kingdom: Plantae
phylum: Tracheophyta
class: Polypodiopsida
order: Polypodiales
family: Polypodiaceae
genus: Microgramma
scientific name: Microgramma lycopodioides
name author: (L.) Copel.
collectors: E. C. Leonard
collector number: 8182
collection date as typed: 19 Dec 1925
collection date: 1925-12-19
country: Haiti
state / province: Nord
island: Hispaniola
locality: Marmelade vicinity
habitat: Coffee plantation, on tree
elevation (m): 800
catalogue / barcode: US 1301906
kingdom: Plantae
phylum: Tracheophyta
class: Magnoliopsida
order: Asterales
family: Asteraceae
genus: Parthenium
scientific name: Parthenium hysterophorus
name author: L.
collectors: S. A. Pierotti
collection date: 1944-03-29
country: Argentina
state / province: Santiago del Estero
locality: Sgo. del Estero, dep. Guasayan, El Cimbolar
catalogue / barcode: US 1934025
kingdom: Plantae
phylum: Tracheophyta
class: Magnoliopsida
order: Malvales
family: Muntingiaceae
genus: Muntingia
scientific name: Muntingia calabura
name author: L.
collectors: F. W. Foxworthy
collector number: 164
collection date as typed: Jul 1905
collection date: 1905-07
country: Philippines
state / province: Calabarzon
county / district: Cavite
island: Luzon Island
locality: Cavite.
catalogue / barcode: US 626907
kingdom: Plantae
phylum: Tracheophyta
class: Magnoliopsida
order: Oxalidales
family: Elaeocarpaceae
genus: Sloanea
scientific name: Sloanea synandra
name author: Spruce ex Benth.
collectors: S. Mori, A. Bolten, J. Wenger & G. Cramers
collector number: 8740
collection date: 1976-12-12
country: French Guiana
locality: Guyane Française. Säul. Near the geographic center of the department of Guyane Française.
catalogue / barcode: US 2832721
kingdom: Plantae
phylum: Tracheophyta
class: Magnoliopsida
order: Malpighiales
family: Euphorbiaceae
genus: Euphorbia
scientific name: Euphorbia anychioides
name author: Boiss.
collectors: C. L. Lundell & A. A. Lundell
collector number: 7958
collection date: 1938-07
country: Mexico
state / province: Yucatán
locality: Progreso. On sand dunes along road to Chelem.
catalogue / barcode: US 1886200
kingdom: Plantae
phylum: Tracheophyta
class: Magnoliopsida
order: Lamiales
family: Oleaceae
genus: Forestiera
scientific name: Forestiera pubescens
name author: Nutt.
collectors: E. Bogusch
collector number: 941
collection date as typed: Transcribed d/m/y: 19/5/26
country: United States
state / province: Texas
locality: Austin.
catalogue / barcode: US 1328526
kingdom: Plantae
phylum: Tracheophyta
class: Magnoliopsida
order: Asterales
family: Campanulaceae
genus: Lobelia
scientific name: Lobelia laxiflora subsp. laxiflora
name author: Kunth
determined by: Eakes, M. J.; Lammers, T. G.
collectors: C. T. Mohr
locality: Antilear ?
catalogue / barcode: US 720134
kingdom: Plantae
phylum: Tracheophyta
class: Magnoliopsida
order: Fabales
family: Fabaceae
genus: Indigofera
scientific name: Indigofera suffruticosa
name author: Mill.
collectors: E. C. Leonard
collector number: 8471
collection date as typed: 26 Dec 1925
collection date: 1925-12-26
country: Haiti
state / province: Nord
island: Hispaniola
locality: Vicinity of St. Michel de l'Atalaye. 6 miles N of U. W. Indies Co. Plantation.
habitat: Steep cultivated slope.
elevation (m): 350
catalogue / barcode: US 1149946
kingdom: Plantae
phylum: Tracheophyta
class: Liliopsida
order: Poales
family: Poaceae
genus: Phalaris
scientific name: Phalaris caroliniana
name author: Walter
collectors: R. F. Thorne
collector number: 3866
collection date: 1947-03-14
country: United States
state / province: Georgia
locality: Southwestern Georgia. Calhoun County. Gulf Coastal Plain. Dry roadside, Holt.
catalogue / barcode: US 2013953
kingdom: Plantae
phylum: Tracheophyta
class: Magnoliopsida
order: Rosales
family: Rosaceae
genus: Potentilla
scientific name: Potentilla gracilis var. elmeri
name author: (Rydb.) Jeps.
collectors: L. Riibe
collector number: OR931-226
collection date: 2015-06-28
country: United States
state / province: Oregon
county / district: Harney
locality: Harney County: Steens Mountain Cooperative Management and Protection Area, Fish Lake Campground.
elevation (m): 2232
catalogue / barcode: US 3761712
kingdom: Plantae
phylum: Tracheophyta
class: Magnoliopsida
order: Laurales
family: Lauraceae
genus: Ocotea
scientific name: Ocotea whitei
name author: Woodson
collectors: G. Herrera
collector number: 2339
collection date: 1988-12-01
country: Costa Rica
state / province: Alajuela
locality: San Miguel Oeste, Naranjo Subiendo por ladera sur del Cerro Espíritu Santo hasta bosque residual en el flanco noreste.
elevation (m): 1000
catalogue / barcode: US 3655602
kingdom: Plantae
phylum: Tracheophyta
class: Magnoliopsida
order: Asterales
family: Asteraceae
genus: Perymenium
____________
» **Goal of the exercise**
Reproduce verbatim every line of the listing above, starting with the line that contains "collection date: 1988-12-01" and continuing through the final line of the listing, both included.

» **Solution to this task**
collection date: 1988-12-01
country: Costa Rica
state / province: Alajuela
locality: San Miguel Oeste, Naranjo Subiendo por ladera sur del Cerro Espíritu Santo hasta bosque residual en el flanco noreste.
elevation (m): 1000
catalogue / barcode: US 3655602
kingdom: Plantae
phylum: Tracheophyta
class: Magnoliopsida
order: Asterales
family: Asteraceae
genus: Perymenium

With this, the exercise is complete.